» What the exercise asks
Retype every line of source text in the material below exactly, character for character. Leave the images out of your answer.

--- Recorded information Enclosed Below ---

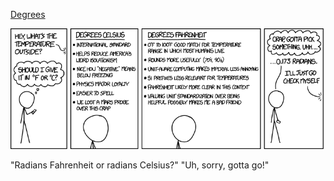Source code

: [Degrees](https://xkcd.com/1643)

![Degrees](./random_comic.png)

"Radians Fahrenheit or radians Celsius?" "Uh, sorry, gotta go!"

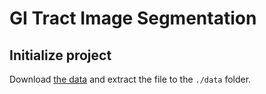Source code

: # GI Tract Image Segmentation

## Initialize project

Download [the data](https://www.kaggle.com/competitions/uw-madison-gi-tract-image-segmentation/data) and extract the file to the `./data` folder.
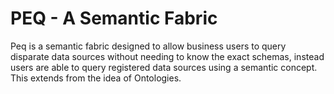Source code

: # PEQ - A Semantic Fabric #

Peq is a semantic fabric designed to allow business users to query disparate data sources without needing to know the exact schemas, instead users are able to query registered data sources using a semantic concept. This extends from the idea of Ontologies.

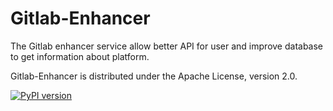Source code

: Gitlab-Enhancer
==============

The Gitlab enhancer service allow better API for user and improve database to get information about platform.

Gitlab-Enhancer is distributed under the Apache License, version 2.0.

[![PyPI version](https://img.shields.io/badge/gl--enhancer%20pypi-1.0.4-brightgreen.svg)](https://pypi.python.org/pypi/gl-enhancer/1.0.4)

--- End of Enclosed Recorded information ---

» Exercise response
Source code

: [Degrees](https://xkcd.com/1643)

![Degrees](./random_comic.png)

"Radians Fahrenheit or radians Celsius?" "Uh, sorry, gotta go!"

Source code

: # GI Tract Image Segmentation

## Initialize project

Download [the data](https://www.kaggle.com/competitions/uw-madison-gi-tract-image-segmentation/data) and extract the file to the `./data` folder.
Source code

: # PEQ - A Semantic Fabric #

Peq is a semantic fabric designed to allow business users to query disparate data sources without needing to know the exact schemas, instead users are able to query registered data sources using a semantic concept. This extends from the idea of Ontologies.

Source code

: Gitlab-Enhancer
==============

The Gitlab enhancer service allow better API for user and improve database to get information about platform.

Gitlab-Enhancer is distributed under the Apache License, version 2.0.

[![PyPI version](https://img.shields.io/badge/gl--enhancer%20pypi-1.0.4-brightgreen.svg)](https://pypi.python.org/pypi/gl-enhancer/1.0.4)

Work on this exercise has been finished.